| Problem |
Where a line holds the word "down", copy it from the records.

| Data provided |

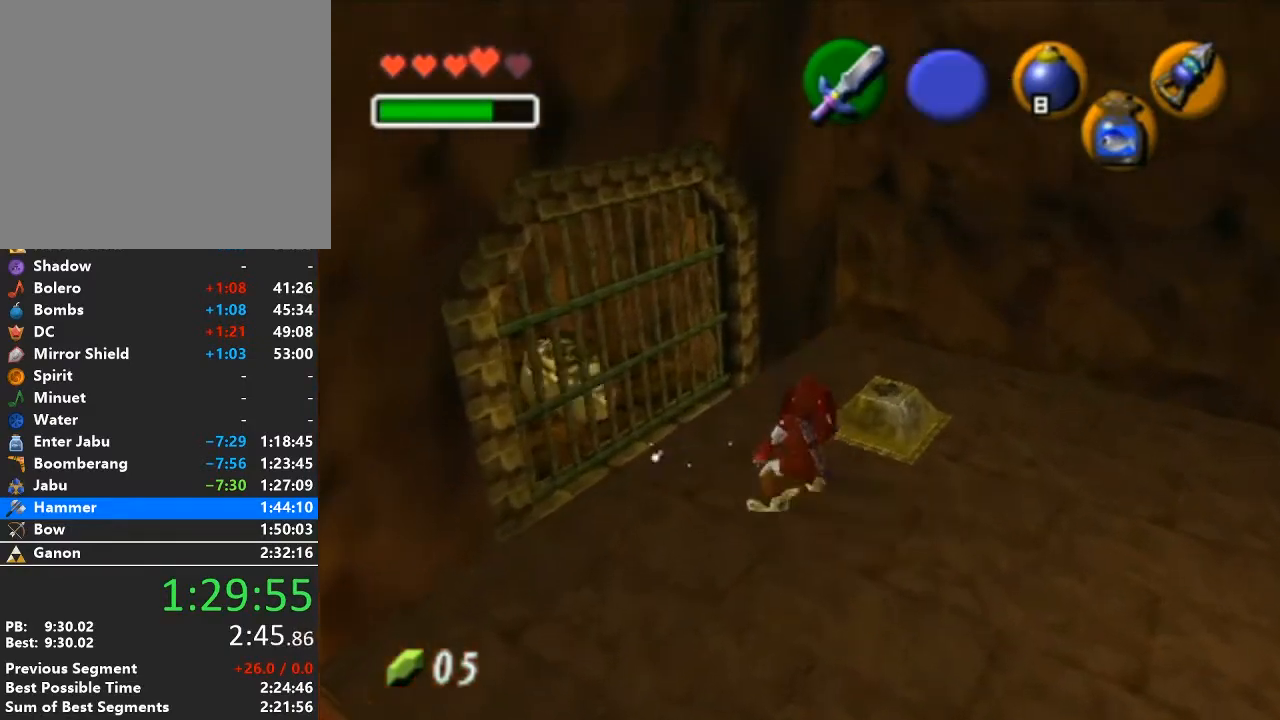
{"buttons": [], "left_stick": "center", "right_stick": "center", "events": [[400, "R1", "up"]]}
* * *
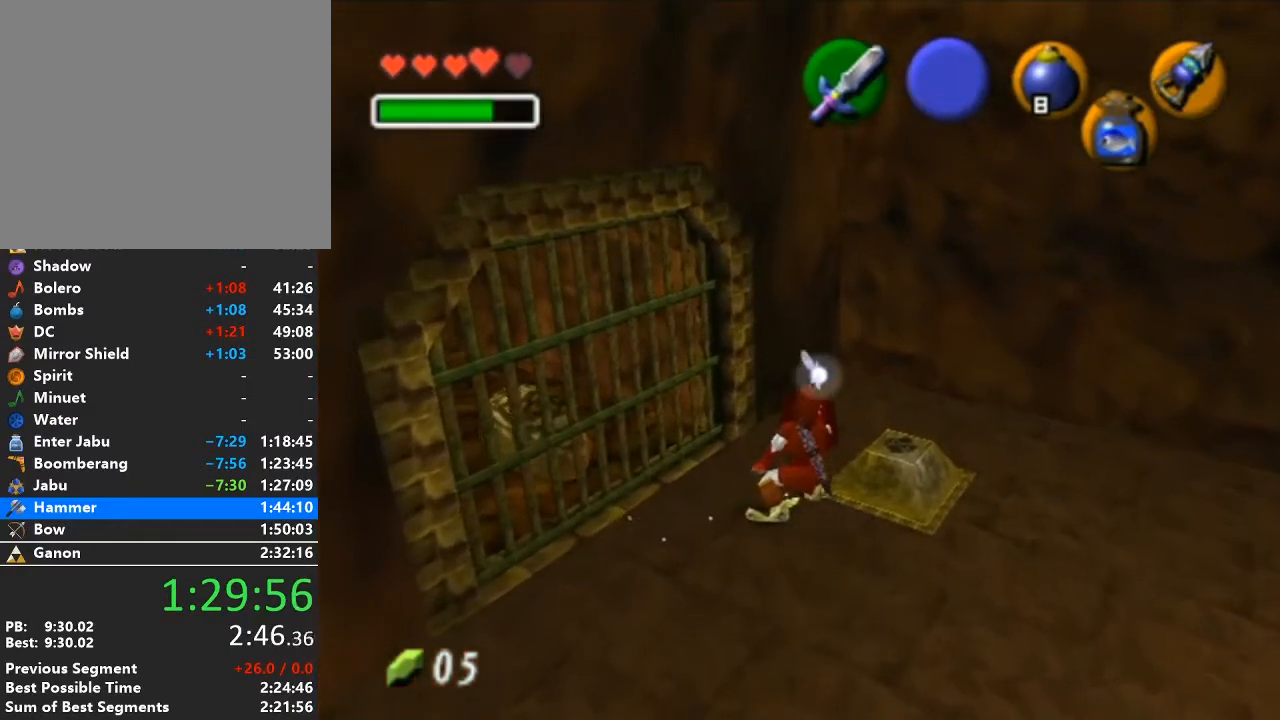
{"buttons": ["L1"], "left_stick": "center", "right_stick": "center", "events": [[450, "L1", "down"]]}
---
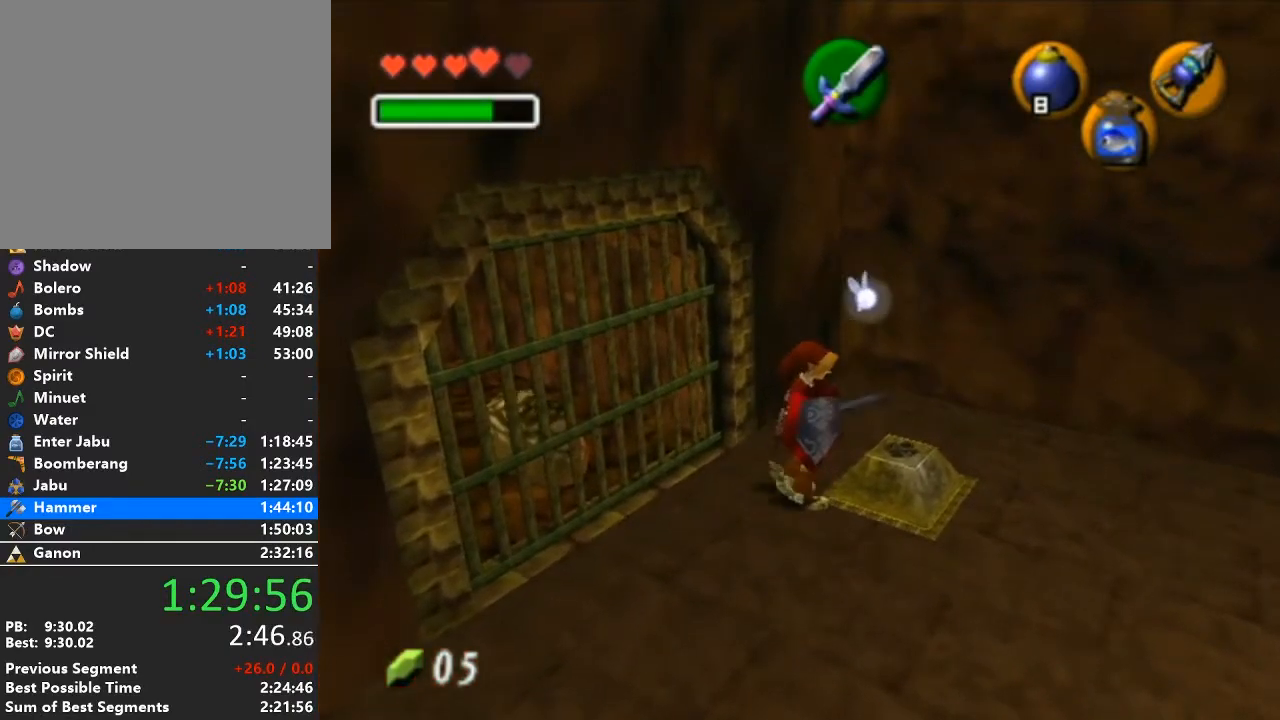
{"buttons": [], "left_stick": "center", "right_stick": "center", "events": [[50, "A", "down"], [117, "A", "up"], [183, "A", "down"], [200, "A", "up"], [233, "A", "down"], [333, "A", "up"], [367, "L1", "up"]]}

| Exercise answer |
{"buttons": ["L1"], "left_stick": "center", "right_stick": "center", "events": [[450, "L1", "down"]]}
{"buttons": [], "left_stick": "center", "right_stick": "center", "events": [[50, "A", "down"], [117, "A", "up"], [183, "A", "down"], [200, "A", "up"], [233, "A", "down"], [333, "A", "up"], [367, "L1", "up"]]}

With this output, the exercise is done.